I was told I would soon be introduced to a man named Bob Schreck, who everyone talked about with a level of reverence. I knew in that case that he was an important name in comics, but as I wasn’t sure in what capacity, I chatted amiably with him after the screening and the next evening at dinner. Bob was a fascinating individual; I was always struck by the sly twinkle perpetually in his eyes. It doesn’t take long before you begin to realize that his experience in the comics industry goes back a long time and that he’s full of all kinds of insider stories. It was soon clear enough that he and Matt Wagner have known each other for years and they enjoy each other’s company, and Bob is quick to praise Matt’s cooking abilities. During our very filling German dinner we made it a point to sit with them at the end of the table and bask in the jokes and laughter that inevitably results when these two see each other.

My ignorance of Bob’s background kept me from getting intimidated by his resume: as DC’s Batman editor and the former Dark Horse editor who edited Frank Miller’s Sin City, quite a few people would like to get the chance to spend time with this unassuming gentleman. Not least of which a boy I dated during college who absorbed Batman comics like they were made of his favorite candy. I told Bob and Matt, who has also worked on numerous Batman titles as an artist, that the ex-boyfriend used to complain that there were too many titles to keep up with the storylines.

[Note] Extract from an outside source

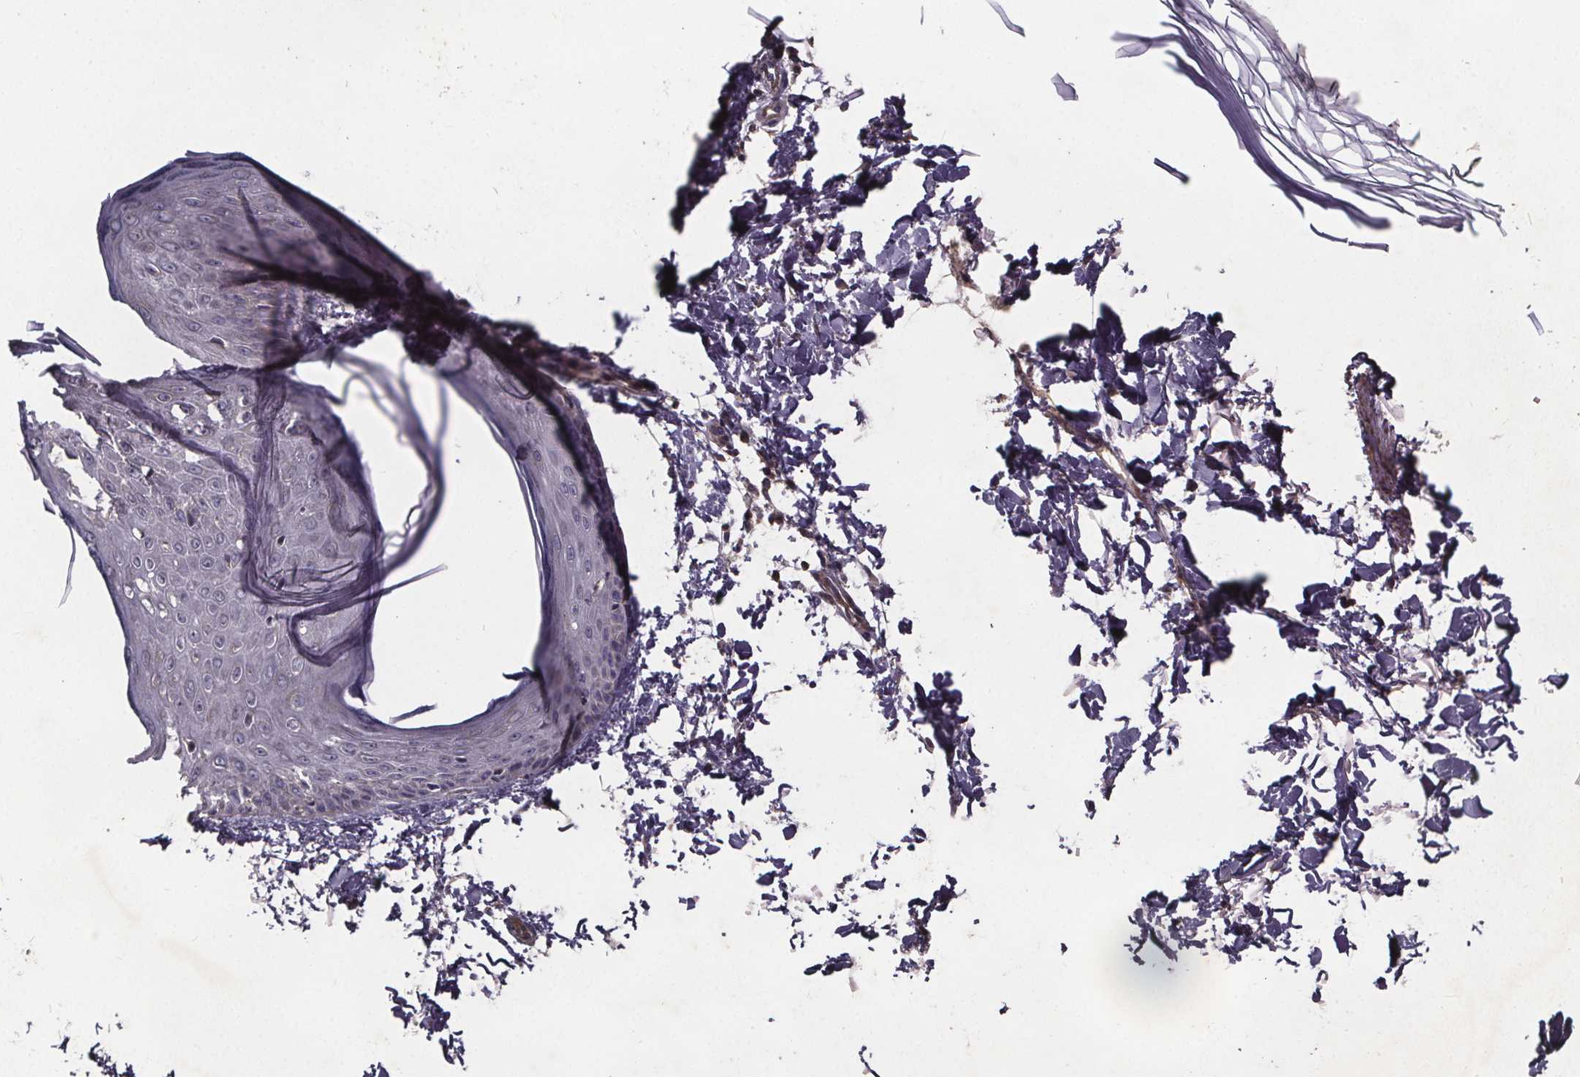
{"staining": {"intensity": "negative", "quantity": "none", "location": "none"}, "tissue": "skin", "cell_type": "Fibroblasts", "image_type": "normal", "snomed": [{"axis": "morphology", "description": "Normal tissue, NOS"}, {"axis": "topography", "description": "Skin"}], "caption": "The IHC histopathology image has no significant expression in fibroblasts of skin.", "gene": "YME1L1", "patient": {"sex": "female", "age": 62}}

“Here’s the secret,” Matt grinned. “Only read the ones you like.”

“Right,” agreed Bob. “Batman’s not real.”

True, as unreal as Batman may be he’s still makes for terrific reading, and many comics artists would love to be working on the stories that Matt and Bob so enjoy being a part of. But we talked only sporadically of comics. Much of our last day together was spent reminiscing, telling inside stories about Frank Miller and eagerly talking about HBO’s Deadwood. Though I had to spend most of their day judging the animation competition, I did manage to catch the tail end of their presentation. As Bob sat comfortably at the presentor’s table fielding the usual questions, Matt took a sharpie and drew out simple comics pages made from random plot ideas submitted by the audience. Who knew two comics hotshots could be so down-to-earth and downright fun to be around.